Written task:
The data below has to be returned exactly, down to the last character.

Provided material:
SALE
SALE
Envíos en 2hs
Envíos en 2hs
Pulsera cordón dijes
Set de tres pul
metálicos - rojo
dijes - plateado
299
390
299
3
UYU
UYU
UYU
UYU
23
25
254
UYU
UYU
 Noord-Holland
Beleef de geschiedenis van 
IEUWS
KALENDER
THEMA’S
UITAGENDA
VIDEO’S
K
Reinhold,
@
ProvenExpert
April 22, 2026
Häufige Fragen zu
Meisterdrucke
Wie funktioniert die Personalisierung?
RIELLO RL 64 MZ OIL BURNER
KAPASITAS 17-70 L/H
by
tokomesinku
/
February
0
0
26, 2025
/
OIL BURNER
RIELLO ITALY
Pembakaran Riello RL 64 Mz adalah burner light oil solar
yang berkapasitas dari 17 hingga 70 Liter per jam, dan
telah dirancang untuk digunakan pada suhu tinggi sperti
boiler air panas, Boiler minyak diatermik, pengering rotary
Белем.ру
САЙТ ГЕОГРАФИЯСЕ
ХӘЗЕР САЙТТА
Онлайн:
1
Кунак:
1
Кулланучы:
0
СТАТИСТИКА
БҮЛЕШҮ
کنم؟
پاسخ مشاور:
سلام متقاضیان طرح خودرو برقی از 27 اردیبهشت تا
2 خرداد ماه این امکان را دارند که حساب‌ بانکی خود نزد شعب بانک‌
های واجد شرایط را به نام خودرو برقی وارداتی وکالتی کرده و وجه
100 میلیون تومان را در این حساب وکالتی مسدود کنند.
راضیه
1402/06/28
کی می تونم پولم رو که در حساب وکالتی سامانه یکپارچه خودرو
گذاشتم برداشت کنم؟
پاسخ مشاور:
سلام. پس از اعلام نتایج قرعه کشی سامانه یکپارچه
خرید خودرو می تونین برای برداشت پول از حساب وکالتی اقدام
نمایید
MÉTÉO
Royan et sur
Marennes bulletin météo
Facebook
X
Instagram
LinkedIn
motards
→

Task solution:
SALE
SALE
Envíos en 2hs
Envíos en 2hs
Pulsera cordón dijes
Set de tres pul
metálicos - rojo
dijes - plateado
299
390
299
3
UYU
UYU
UYU
UYU
23
25
254
UYU
UYU
 Noord-Holland
Beleef de geschiedenis van 
IEUWS
KALENDER
THEMA’S
UITAGENDA
VIDEO’S
K
Reinhold,
@
ProvenExpert
April 22, 2026
Häufige Fragen zu
Meisterdrucke
Wie funktioniert die Personalisierung?
RIELLO RL 64 MZ OIL BURNER
KAPASITAS 17-70 L/H
by
tokomesinku
/
February
0
0
26, 2025
/
OIL BURNER
RIELLO ITALY
Pembakaran Riello RL 64 Mz adalah burner light oil solar
yang berkapasitas dari 17 hingga 70 Liter per jam, dan
telah dirancang untuk digunakan pada suhu tinggi sperti
boiler air panas, Boiler minyak diatermik, pengering rotary
Белем.ру
САЙТ ГЕОГРАФИЯСЕ
ХӘЗЕР САЙТТА
Онлайн:
1
Кунак:
1
Кулланучы:
0
СТАТИСТИКА
БҮЛЕШҮ
کنم؟
پاسخ مشاور:
سلام متقاضیان طرح خودرو برقی از 27 اردیبهشت تا
2 خرداد ماه این امکان را دارند که حساب‌ بانکی خود نزد شعب بانک‌
های واجد شرایط را به نام خودرو برقی وارداتی وکالتی کرده و وجه
100 میلیون تومان را در این حساب وکالتی مسدود کنند.
راضیه
1402/06/28
کی می تونم پولم رو که در حساب وکالتی سامانه یکپارچه خودرو
گذاشتم برداشت کنم؟
پاسخ مشاور:
سلام. پس از اعلام نتایج قرعه کشی سامانه یکپارچه
خرید خودرو می تونین برای برداشت پول از حساب وکالتی اقدام
نمایید
MÉTÉO
Royan et sur
Marennes bulletin météo
Facebook
X
Instagram
LinkedIn
motards
→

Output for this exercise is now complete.